*** RECORDED DATA ***

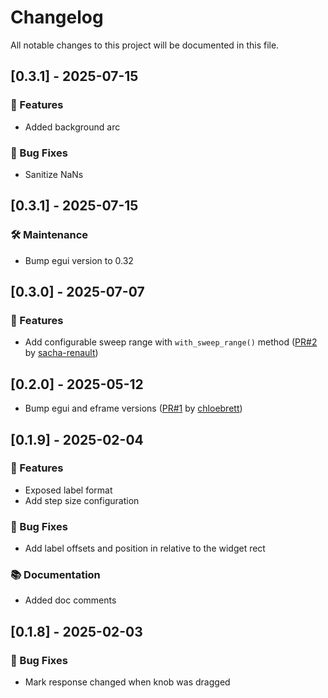 # Changelog

All notable changes to this project will be documented in this file.

## [0.3.1] - 2025-07-15

### 🚀 Features

- Added background arc

### 🐛 Bug Fixes

- Sanitize NaNs

## [0.3.1] - 2025-07-15

### 🛠 Maintenance

- Bump egui version to 0.32

## [0.3.0] - 2025-07-07

### 🚀 Features

- Add configurable sweep range with `with_sweep_range()` method ([PR#2](https://github.com/obsqrbtz/egui_knob/pull/2) by [sacha-renault](https://github.com/sacha-renault))

## [0.2.0] - 2025-05-12

- Bump egui and eframe versions ([PR#1](https://github.com/obsqrbtz/egui_knob/pull/1) by [chloebrett](https://github.com/chloebrett))

## [0.1.9] - 2025-02-04

### 🚀 Features

- Exposed label format
- Add step size configuration

### 🐛 Bug Fixes

- Add label offsets and position in relative to the widget rect

### 📚 Documentation

- Added doc comments

## [0.1.8] - 2025-02-03

### 🐛 Bug Fixes

- Mark response changed when knob was dragged

<!-- generated by git-cliff -->
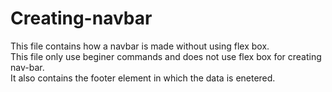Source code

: # Creating-navbar
This file contains how a navbar is made without using flex box.<br>
This file only use beginer commands and does not use flex box for creating nav-bar.<br>
It also contains the footer element in which the data is enetered.<br>
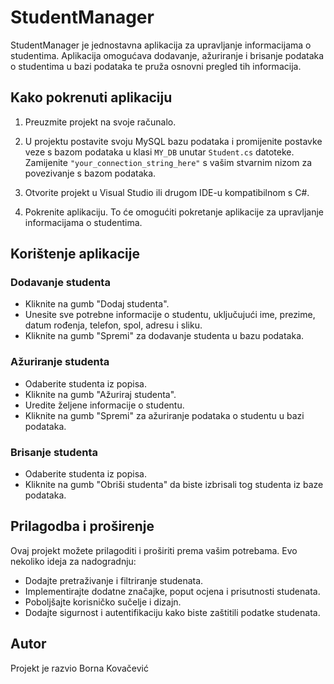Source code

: # StudentManager

StudentManager je jednostavna aplikacija za upravljanje informacijama o studentima. Aplikacija omogućava dodavanje, ažuriranje i brisanje podataka o studentima u bazi podataka te pruža osnovni pregled tih informacija.

## Kako pokrenuti aplikaciju

1. Preuzmite projekt na svoje računalo.

2. U projektu postavite svoju MySQL bazu podataka i promijenite postavke veze s bazom podataka u klasi `MY_DB` unutar `Student.cs` datoteke. Zamijenite `"your_connection_string_here"` s vašim stvarnim nizom za povezivanje s bazom podataka.

3. Otvorite projekt u Visual Studio ili drugom IDE-u kompatibilnom s C#.

4. Pokrenite aplikaciju. To će omogućiti pokretanje aplikacije za upravljanje informacijama o studentima.

## Korištenje aplikacije

### Dodavanje studenta

- Kliknite na gumb "Dodaj studenta".
- Unesite sve potrebne informacije o studentu, uključujući ime, prezime, datum rođenja, telefon, spol, adresu i sliku.
- Kliknite na gumb "Spremi" za dodavanje studenta u bazu podataka.

### Ažuriranje studenta

- Odaberite studenta iz popisa.
- Kliknite na gumb "Ažuriraj studenta".
- Uredite željene informacije o studentu.
- Kliknite na gumb "Spremi" za ažuriranje podataka o studentu u bazi podataka.

### Brisanje studenta

- Odaberite studenta iz popisa.
- Kliknite na gumb "Obriši studenta" da biste izbrisali tog studenta iz baze podataka.

## Prilagodba i proširenje

Ovaj projekt možete prilagoditi i proširiti prema vašim potrebama. Evo nekoliko ideja za nadogradnju:

- Dodajte pretraživanje i filtriranje studenata.
- Implementirajte dodatne značajke, poput ocjena i prisutnosti studenata.
- Poboljšajte korisničko sučelje i dizajn.
- Dodajte sigurnost i autentifikaciju kako biste zaštitili podatke studenata.

## Autor

Projekt je razvio Borna Kovačević 
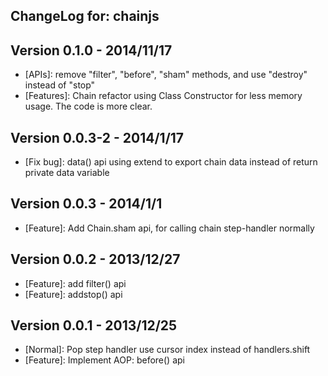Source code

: ## ChangeLog for: chainjs

## Version 0.1.0 - 2014/11/17

- [APIs]: remove "filter", "before", "sham" methods, and use "destroy" instead of "stop"
- [Features]: Chain refactor using Class Constructor for less memory usage. The code is more clear.

## Version 0.0.3-2 - 2014/1/17

- [Fix bug]: data() api using extend to export chain data instead of return private data variable

## Version 0.0.3 - 2014/1/1

- [Feature]: Add Chain.sham api, for calling chain step-handler normally

## Version 0.0.2 - 2013/12/27

- [Feature]: add filter() api 
- [Feature]: addstop() api

## Version 0.0.1 - 2013/12/25

- [Normal]: Pop step handler use cursor index instead of handlers.shift
- [Feature]: Implement AOP: before() api
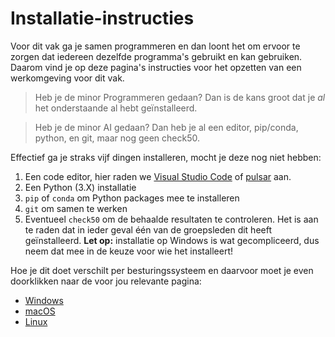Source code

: # Installatie-instructies

Voor dit vak ga je samen programmeren en dan loont het om ervoor te zorgen dat iedereen dezelfde programma's gebruikt en kan gebruiken. Daarom vind je op deze pagina's instructies voor het opzetten van een werkomgeving voor dit vak.

> Heb je de minor Programmeren gedaan? Dan is de kans groot dat je _al_ het onderstaande al hebt geïnstalleerd.

> Heb je de minor AI gedaan? Dan heb je al een editor, pip/conda, python, en git, maar nog geen check50.

Effectief ga je straks vijf dingen installeren, mocht je deze nog niet hebben:

1. Een code editor, hier raden we [Visual Studio Code](https://code.visualstudio.com/) of [pulsar](https://pulsar-edit.dev/) aan.
1. Een Python (3.X) installatie
1. `pip` of `conda` om Python packages mee te installeren
1. `git` om samen te werken
1. Eventueel `check50` om de behaalde resultaten te controleren. Het is aan te raden dat in ieder geval één van de groepsleden dit heeft geïnstalleerd. **Let op:** installatie op Windows is wat gecompliceerd, dus neem dat mee in de keuze voor wie het installeert!

Hoe je dit doet verschilt per besturingssysteem en daarvoor moet je even doorklikken naar de voor jou relevante pagina:

- [Windows](/installatie/windows)
- [macOS](/installatie/macos)
- [Linux](/installatie/linux)
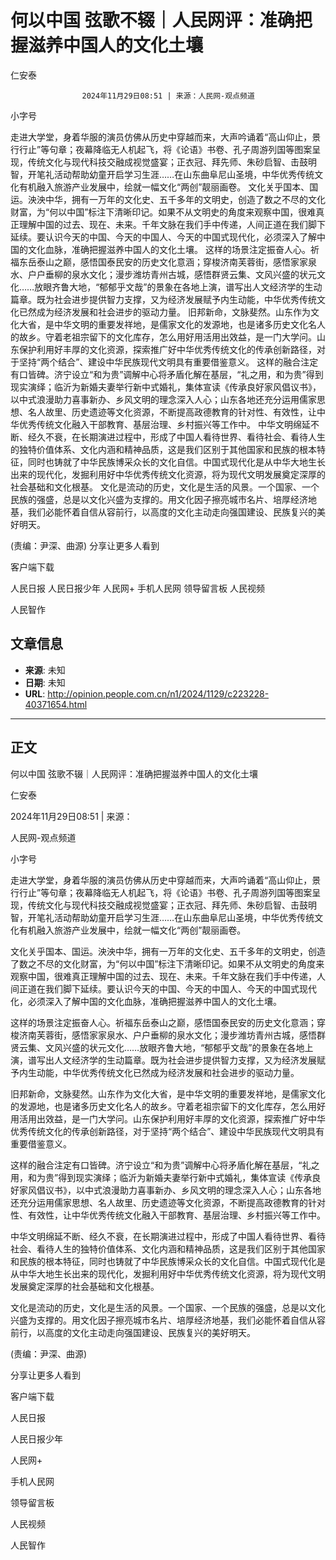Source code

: # 何以中国 弦歌不辍｜人民网评：准确把握滋养中国人的文化土壤

仁安泰


					2024年11月29日08:51 | 来源：人民网-观点频道


小字号





走进大学堂，身着华服的演员仿佛从历史中穿越而来，大声吟诵着“高山仰止，景行行止”等句章；夜幕降临无人机起飞，将《论语》书卷、孔子周游列国等图案呈现，传统文化与现代科技交融成视觉盛宴；正衣冠、拜先师、朱砂启智、击鼓明智，开笔礼活动帮助幼童开启学习生涯……在山东曲阜尼山圣境，中华优秀传统文化有机融入旅游产业发展中，绘就一幅文化“两创”靓丽画卷。
文化关乎国本、国运。泱泱中华，拥有一万年的文化史、五千多年的文明史，创造了数之不尽的文化财富，为“何以中国”标注下清晰印记。如果不从文明史的角度来观察中国，很难真正理解中国的过去、现在、未来。千年文脉在我们手中传递，人间正道在我们脚下延续。要认识今天的中国、今天的中国人、今天的中国式现代化，必须深入了解中国的文化血脉，准确把握滋养中国人的文化土壤。
这样的场景注定振奋人心。祈福东岳泰山之巅，感悟国泰民安的历史文化意涵；穿梭济南芙蓉街，感悟家家泉水、户户垂柳的泉水文化；漫步潍坊青州古城，感悟群贤云集、文风兴盛的状元文化……放眼齐鲁大地，“郁郁乎文哉”的景象在各地上演，谱写出人文经济学的生动篇章。既为社会进步提供智力支撑，又为经济发展赋予内生动能，中华优秀传统文化已然成为经济发展和社会进步的驱动力量。
旧邦新命，文脉斐然。山东作为文化大省，是中华文明的重要发祥地，是儒家文化的发源地，也是诸多历史文化名人的故乡。守着老祖宗留下的文化库存，怎么用好用活用出效益，是一门大学问。山东保护利用好丰厚的文化资源，探索推广好中华优秀传统文化的传承创新路径，对于坚持“两个结合”、建设中华民族现代文明具有重要借鉴意义。
这样的融合注定有口皆碑。济宁设立“和为贵”调解中心将矛盾化解在基层，“礼之用，和为贵”得到现实演绎；临沂为新婚夫妻举行新中式婚礼，集体宣读《传承良好家风倡议书》，以中式浪漫助力喜事新办、乡风文明的理念深入人心；山东各地还充分运用儒家思想、名人故里、历史遗迹等文化资源，不断提高政德教育的针对性、有效性，让中华优秀传统文化融入干部教育、基层治理、乡村振兴等工作中。
中华文明绵延不断、经久不衰，在长期演进过程中，形成了中国人看待世界、看待社会、看待人生的独特价值体系、文化内涵和精神品质，这是我们区别于其他国家和民族的根本特征，同时也铸就了中华民族博采众长的文化自信。中国式现代化是从中华大地生长出来的现代化，发掘利用好中华优秀传统文化资源，将为现代文明发展奠定深厚的社会基础和文化根基。
文化是流动的历史，文化是生活的风景。一个国家、一个民族的强盛，总是以文化兴盛为支撑的。用文化因子擦亮城市名片、培厚经济地基，我们必能怀着自信从容前行，以高度的文化主动走向强国建设、民族复兴的美好明天。

(责编：尹深、曲源)
分享让更多人看到  


客户端下载

人民日报
人民日报少年
人民网+
手机人民网
领导留言板
人民视频

人民智作

## 文章信息

- **来源**: 未知
- **日期**: 未知
- **URL**: http://opinion.people.com.cn/n1/2024/1129/c223228-40371654.html

---

## 正文

何以中国 弦歌不辍｜人民网评：准确把握滋养中国人的文化土壤

仁安泰

2024年11月29日08:51 | 来源：

人民网-观点频道

小字号

走进大学堂，身着华服的演员仿佛从历史中穿越而来，大声吟诵着“高山仰止，景行行止”等句章；夜幕降临无人机起飞，将《论语》书卷、孔子周游列国等图案呈现，传统文化与现代科技交融成视觉盛宴；正衣冠、拜先师、朱砂启智、击鼓明智，开笔礼活动帮助幼童开启学习生涯……在山东曲阜尼山圣境，中华优秀传统文化有机融入旅游产业发展中，绘就一幅文化“两创”靓丽画卷。

文化关乎国本、国运。泱泱中华，拥有一万年的文化史、五千多年的文明史，创造了数之不尽的文化财富，为“何以中国”标注下清晰印记。如果不从文明史的角度来观察中国，很难真正理解中国的过去、现在、未来。千年文脉在我们手中传递，人间正道在我们脚下延续。要认识今天的中国、今天的中国人、今天的中国式现代化，必须深入了解中国的文化血脉，准确把握滋养中国人的文化土壤。

这样的场景注定振奋人心。祈福东岳泰山之巅，感悟国泰民安的历史文化意涵；穿梭济南芙蓉街，感悟家家泉水、户户垂柳的泉水文化；漫步潍坊青州古城，感悟群贤云集、文风兴盛的状元文化……放眼齐鲁大地，“郁郁乎文哉”的景象在各地上演，谱写出人文经济学的生动篇章。既为社会进步提供智力支撑，又为经济发展赋予内生动能，中华优秀传统文化已然成为经济发展和社会进步的驱动力量。

旧邦新命，文脉斐然。山东作为文化大省，是中华文明的重要发祥地，是儒家文化的发源地，也是诸多历史文化名人的故乡。守着老祖宗留下的文化库存，怎么用好用活用出效益，是一门大学问。山东保护利用好丰厚的文化资源，探索推广好中华优秀传统文化的传承创新路径，对于坚持“两个结合”、建设中华民族现代文明具有重要借鉴意义。

这样的融合注定有口皆碑。济宁设立“和为贵”调解中心将矛盾化解在基层，“礼之用，和为贵”得到现实演绎；临沂为新婚夫妻举行新中式婚礼，集体宣读《传承良好家风倡议书》，以中式浪漫助力喜事新办、乡风文明的理念深入人心；山东各地还充分运用儒家思想、名人故里、历史遗迹等文化资源，不断提高政德教育的针对性、有效性，让中华优秀传统文化融入干部教育、基层治理、乡村振兴等工作中。

中华文明绵延不断、经久不衰，在长期演进过程中，形成了中国人看待世界、看待社会、看待人生的独特价值体系、文化内涵和精神品质，这是我们区别于其他国家和民族的根本特征，同时也铸就了中华民族博采众长的文化自信。中国式现代化是从中华大地生长出来的现代化，发掘利用好中华优秀传统文化资源，将为现代文明发展奠定深厚的社会基础和文化根基。

文化是流动的历史，文化是生活的风景。一个国家、一个民族的强盛，总是以文化兴盛为支撑的。用文化因子擦亮城市名片、培厚经济地基，我们必能怀着自信从容前行，以高度的文化主动走向强国建设、民族复兴的美好明天。

(责编：尹深、曲源)

分享让更多人看到

客户端下载

人民日报

人民日报少年

人民网+

手机人民网

领导留言板

人民视频

人民智作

*** End of RECORDED DATA ***

■ **WHAT IS EXPECTED**
Scan the entries above for the string "flex" and copy each line that contains it.

■ **RESPONSE TO THIS EXERCISE**
This file contains how a navbar is made without using flex box.<br>
This file only use beginer commands and does not use flex box for creating nav-bar.<br>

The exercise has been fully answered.